Tecnicamente, é possível. Eticamente, é complicado
O aumento no uso de IA intensifica a demanda por um programa de Harvard que examina as consequências sociais do trabalho em ciência da computação.

“Basicamente, os alunos estão tendo uma experiência de educação humanística dentro de seus cursos de ciência da computação”, disse Matthew Kopec, diretor de programa da Embedded EthiCS. Stephanie Mitchell/Fotógrafa da Equipe de Harvard
Uma pedestre de São Francisco ficou gravemente ferida em 2023 quando um motorista a atropelou, arremessando-a na frente de um carro autônomo que a arrastou por seis metros enquanto tentava parar. Diante das complexas circunstâncias e das consequências legais do acidente , educadores viram uma oportunidade de aprendizado para que futuros engenheiros lidassem com os desafios éticos das tecnologias emergentes.

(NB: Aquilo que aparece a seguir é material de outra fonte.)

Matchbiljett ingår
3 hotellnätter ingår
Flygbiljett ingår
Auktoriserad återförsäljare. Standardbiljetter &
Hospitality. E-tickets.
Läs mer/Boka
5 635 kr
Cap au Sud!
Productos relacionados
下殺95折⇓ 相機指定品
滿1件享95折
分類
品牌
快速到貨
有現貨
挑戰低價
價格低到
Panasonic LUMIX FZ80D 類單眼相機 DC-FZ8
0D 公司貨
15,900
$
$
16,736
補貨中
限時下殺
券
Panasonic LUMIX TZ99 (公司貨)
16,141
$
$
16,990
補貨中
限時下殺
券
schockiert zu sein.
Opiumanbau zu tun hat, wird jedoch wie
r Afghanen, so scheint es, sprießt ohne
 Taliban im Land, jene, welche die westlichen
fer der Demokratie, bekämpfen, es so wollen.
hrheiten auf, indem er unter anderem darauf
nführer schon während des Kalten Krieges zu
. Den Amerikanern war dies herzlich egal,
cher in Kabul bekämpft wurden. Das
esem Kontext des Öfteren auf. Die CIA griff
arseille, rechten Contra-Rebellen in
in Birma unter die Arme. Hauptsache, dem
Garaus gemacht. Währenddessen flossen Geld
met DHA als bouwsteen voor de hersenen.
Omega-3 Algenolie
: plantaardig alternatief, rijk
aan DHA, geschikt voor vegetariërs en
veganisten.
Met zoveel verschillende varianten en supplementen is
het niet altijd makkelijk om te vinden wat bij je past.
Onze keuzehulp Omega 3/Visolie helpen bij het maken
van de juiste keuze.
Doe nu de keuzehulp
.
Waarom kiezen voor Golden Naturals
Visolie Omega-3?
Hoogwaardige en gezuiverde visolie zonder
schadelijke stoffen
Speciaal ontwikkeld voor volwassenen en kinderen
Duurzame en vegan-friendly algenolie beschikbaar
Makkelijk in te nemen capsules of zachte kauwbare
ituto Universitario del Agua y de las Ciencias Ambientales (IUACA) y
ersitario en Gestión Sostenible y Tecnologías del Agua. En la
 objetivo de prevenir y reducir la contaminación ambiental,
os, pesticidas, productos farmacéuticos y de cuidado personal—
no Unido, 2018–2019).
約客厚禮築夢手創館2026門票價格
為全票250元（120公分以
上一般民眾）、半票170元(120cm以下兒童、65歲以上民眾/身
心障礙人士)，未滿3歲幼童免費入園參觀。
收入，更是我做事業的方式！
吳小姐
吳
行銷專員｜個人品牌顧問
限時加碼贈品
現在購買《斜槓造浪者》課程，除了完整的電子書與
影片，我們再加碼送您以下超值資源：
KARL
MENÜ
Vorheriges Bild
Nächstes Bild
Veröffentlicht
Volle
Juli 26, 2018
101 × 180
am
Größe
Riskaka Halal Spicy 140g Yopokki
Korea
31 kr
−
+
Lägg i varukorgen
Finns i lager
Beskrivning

“Enquadramos o caso como um alerta e um desafio para aprimorar o projeto em situações onde colisões são inevitáveis”, disse Michael Pope , que liderou uma discussão sobre o acidente para os alunos da disciplina “Planejamento e Métodos de Aprendizagem em IA”, da Escola de Engenharia e Ciências Aplicadas John A. Paulson. “Como devemos projetar sistemas para esses tipos de cenários imprevisíveis? Como devemos pensar sobre o regime de treinamento e os modelos de aprendizagem que estamos usando nesses sistemas?”
Pope é pesquisador de pós-doutorado no Embedded EthiCS , um programa lançado em 2017 que leva acadêmicos da área de filosofia para salas de aula de ciência da computação, a fim de ajudar os alunos a lidar com as implicações éticas e sociais de seu trabalho. Este ano, o programa dá nova ênfase à ética da IA.
“Os alunos estão basicamente tendo uma experiência de educação humanística dentro de seus cursos de ciência da computação”, disse Matthew Kopec , diretor de programa da Embedded EthiCS. “Ter conversas na sala de aula de ciência da computação sobre esses tópicos que se ancoram em seus valores fundamentais, onde eles podem realmente conversar uns com os outros, aprender que indivíduos diferentes têm valores diferentes e defender os seus. Isso não é algo que normalmente acontece em uma sala de aula de ciência da computação.”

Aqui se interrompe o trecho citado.